Business: The Economy

Russia cuts debt deal

The state of the economy sparked mass protests

Russia has taken the first step in reducing its crippling burden of international debts.

It has renegotiated payments on billions of dollars of debts owed to Western governments, which were originally borrowed during the period before the collapse of communism.

The deal comes after all-night negotiations in Paris, and only covers debt payments falling due in 1999 and 2000.

The plan is to stretch out payment on the $8bn of debt that falls immediately due over the next 15 to20 years.

The radical reduction in payments signals a readiness by Russia's creditors to give its economy some breathing space.

Negotiations on a full restructuring of Soviet-era debt will begin the autumn of 2000, with hopes for "comprehensive solution." But Paris Club Chairman Francis Mayer told journalists this should not include a write-off of Russian debt.

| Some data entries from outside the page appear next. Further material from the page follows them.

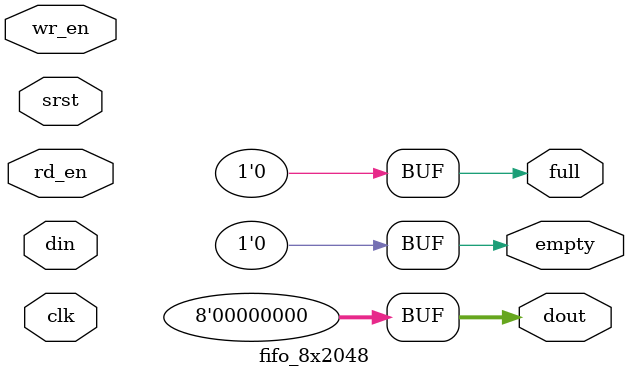
<source format=v>
module fifo_8x2048(	// file.cleaned.mlir:2:3
  input        clk,	// file.cleaned.mlir:2:29
               srst,	// file.cleaned.mlir:2:43
  input  [7:0] din,	// file.cleaned.mlir:2:58
  input        wr_en,	// file.cleaned.mlir:2:72
               rd_en,	// file.cleaned.mlir:2:88
  output [7:0] dout,	// file.cleaned.mlir:2:105
  output       full,	// file.cleaned.mlir:2:120
               empty	// file.cleaned.mlir:2:135
);

  assign dout = 8'h0;	// file.cleaned.mlir:3:14, :5:5
  assign full = 1'h0;	// file.cleaned.mlir:4:14, :5:5
  assign empty = 1'h0;	// file.cleaned.mlir:4:14, :5:5
endmodule


</source>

"We need a stable Russia that will stay anchored in the international community and democracy," he added.

The news comes after the International Monetary Fund approved a $4.5bn loan package for Russia after months of hesitation.

The first instalment of that loan will be transferred directly to the IMF itself, as Russia's IMF loans fall due in July and August.

Commercial debt deal next

Russian Finance Minister Mikhail Kasyanov said he was 'fully satisfied' with the outcome of the talks, which meant that the Russian government would not have to modify its budget plans.

But he now faces an even more difficult task of convincing the commercial banks to reschedule their portion of Russia's international debt, with talks starting on Tuesday in Frankfurt. Mr Kasyanov said he hoped that "a reference point" had now been established to guide future talks.

These talks will cover around $32bn of debts, and the Russian government 'could not exclude' debt write-offs as well.

That will be strongly resisted by the banks. They are still furious at their treatment when Russia froze payments on $40bn of domestic government debts last autumn after the rouble was devalued.